4. Solution Architecture
4.1 High-Level Design
Scenario generator -> identity/matrix checks -> diagnostics aggregator -> markdown report
4.2 Key Components
| Component | Responsibility | Key Decisions |
|---|---|---|
| Identity Checker | Validates set/logic and algebra equivalences | finite-universe random tests |
| Matrix Auditor | Rank, invertibility, condition checks | tolerances and thresholds |
| Report Builder | Summarizes checks and implications | compact but explicit narratives |
5. Implementation Guide
5.1 Development Environment Setup
pip install numpy scipy
5.2 Project Structure
P06/
foundations_workbook.py
scenarios/
outputs/
README.md
5.3 The Core Question You Are Answering
“Do I understand the mathematical assumptions well enough to trust later statistical outputs?”
5.4 Concepts You Must Understand First
- Set/event algebra
- Log and exponential transforms
- Matrix rank and invertibility
- Eigen decomposition intuition
5.5 Questions to Guide Your Design
- How will you define numeric equivalence tolerances?
- Which warnings should block downstream projects?
5.6 Thinking Exercise
Sketch one failure chain from “rank deficiency” to “misleading coefficients” to “bad decision”.
5.7 The Interview Questions They’ll Ask
- Why does singular
X^T Xmatter? - Why use logs in likelihoods?
- How do eigenvectors connect to PCA?
- What is condition number signaling?
- Why test identities computationally?
5.8 Hints in Layers
- Hint 1: Start with tiny finite sets and small matrices.

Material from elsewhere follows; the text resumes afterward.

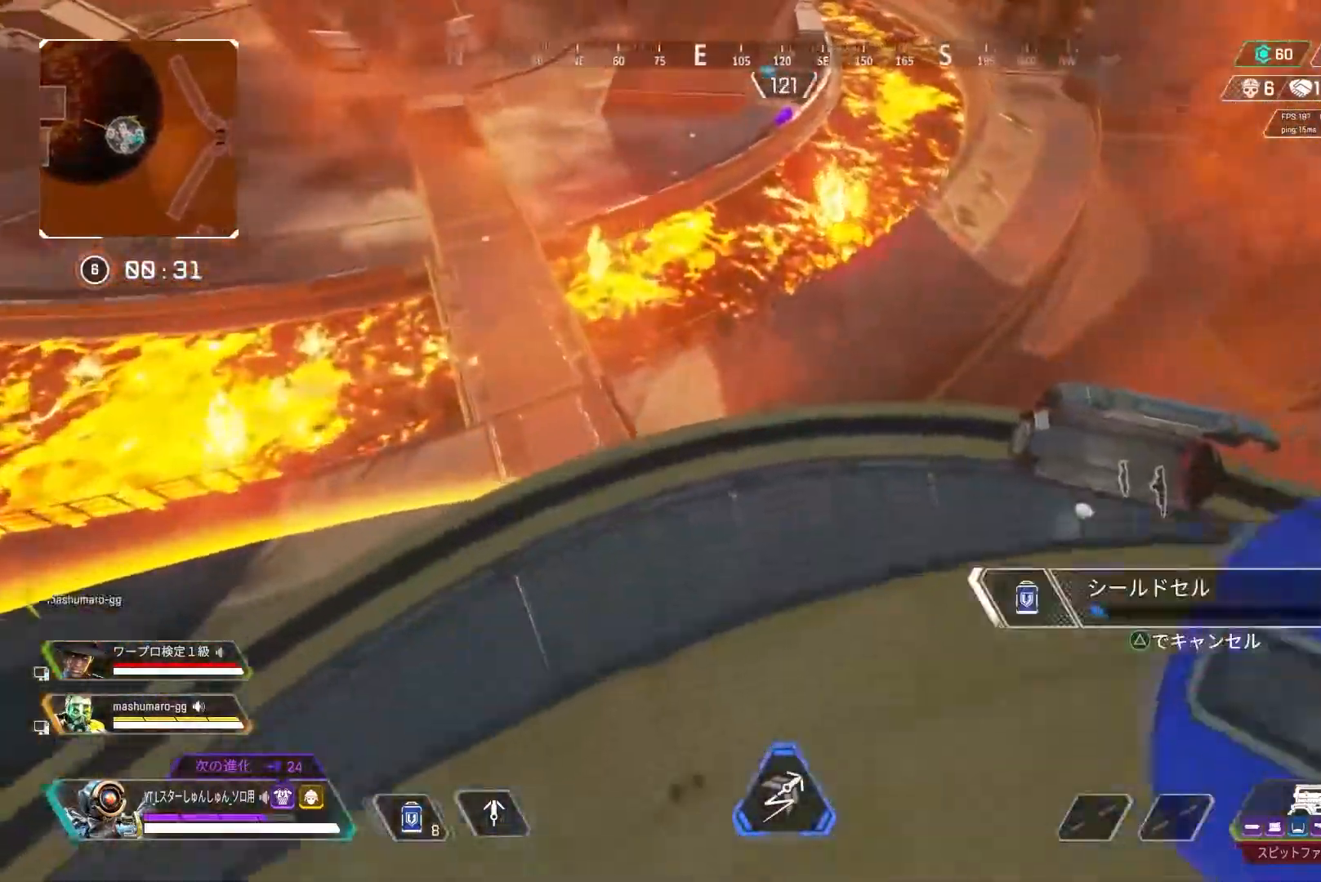
{"buttons": ["R3"], "left_stick": "down", "right_stick": "center", "events": [[367, "left_stick", "down-right"], [450, "R3", "down"], [450, "left_stick", "down"], [450, "right_stick", "center"]]}
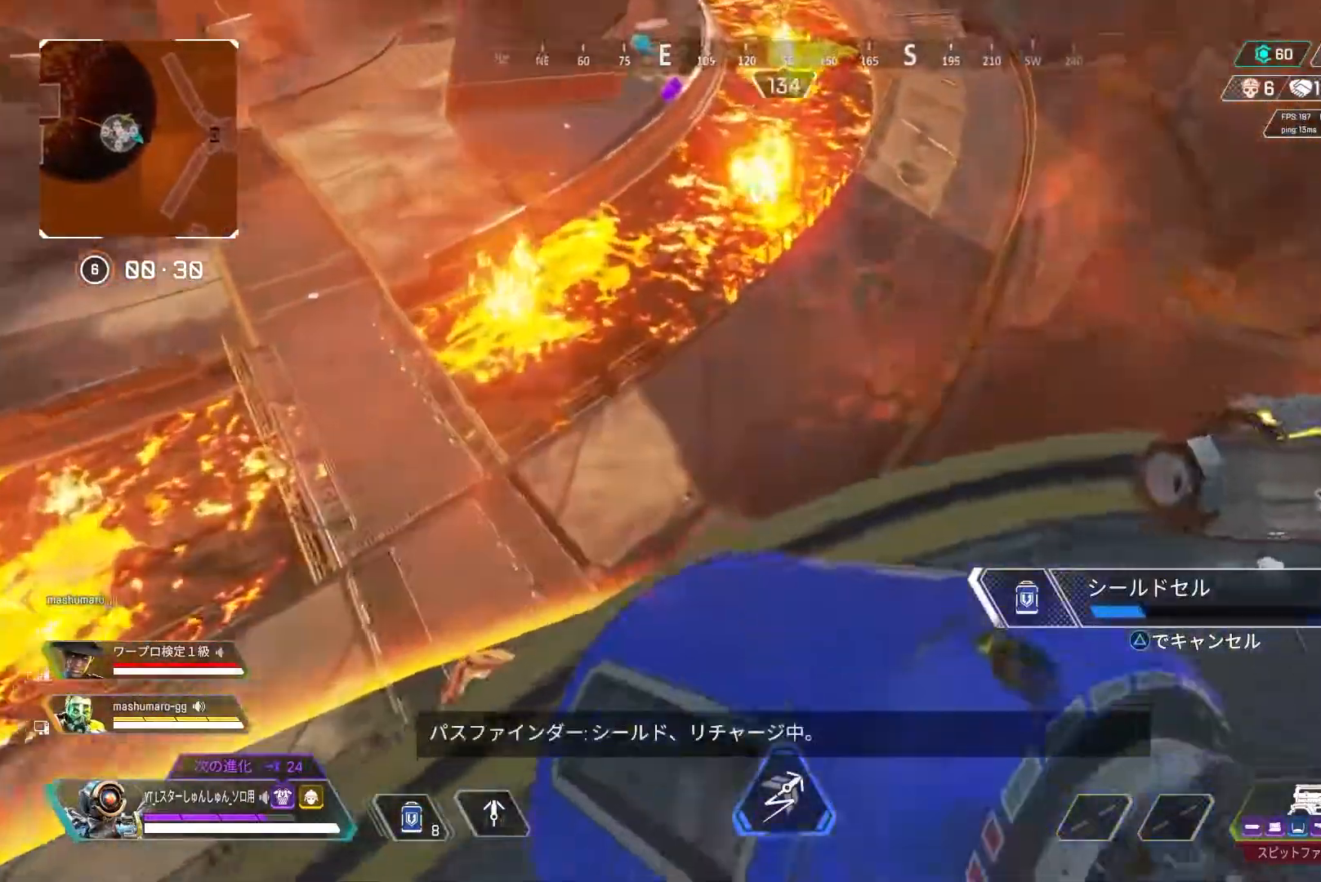
{"buttons": [], "left_stick": "up", "right_stick": "left", "events": [[17, "R3", "up"], [33, "right_stick", "left"], [67, "left_stick", "down-left"], [183, "left_stick", "left"], [417, "left_stick", "up"]]}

- Hint 2: Add randomized scenarios for coverage.
- Hint 3: Compare symbolic and numeric forms.
- Hint 4: Track failure signatures in report output.
5.9 Books That Will Help
| Topic | Book | Chapter |
|---|---|---|
| Linear algebra | Strang | Ch. 1-3 |
| Probability foundations | Blitzstein & Hwang | Ch. 1 |
| Inference math contracts | Casella & Berger | Likelihood chapters |
6. Testing Strategy
- Unit tests for identity checks.
- Synthetic matrix test suite (full rank, rank deficient, ill-conditioned).
- Deterministic rerun test with fixed seed.
7. Common Pitfalls & Debugging
| Pitfall | Symptom | Solution |
|---|---|---|
| Overly strict tolerances | many false failures | scale-aware tolerance rules |
| Ignoring condition numbers | unstable downstream coefficients | warn + gate on threshold |
| No seed control | non-reproducible reports | fixed seed and run manifest |
8. Extensions & Challenges
- Add symbolic algebra validation with CAS tools.
- Add visualization of eigen directions on toy datasets.
9. Real-World Connections
- Model risk review in finance.
- Feature matrix audits in ML pipelines.
10. Resources
- Strang, “Introduction to Linear Algebra”
- Casella & Berger, “Statistical Inference”
11. Self-Assessment Checklist
- I can explain rank deficiency in plain language.
- I can map one algebraic transform to a modeling benefit.
- My report is deterministic and reproducible.
12. Submission / Completion Criteria
Minimum Viable Completion: identity checks + matrix audit + one report.
Full Completion: includes failure implications and mitigation guidance.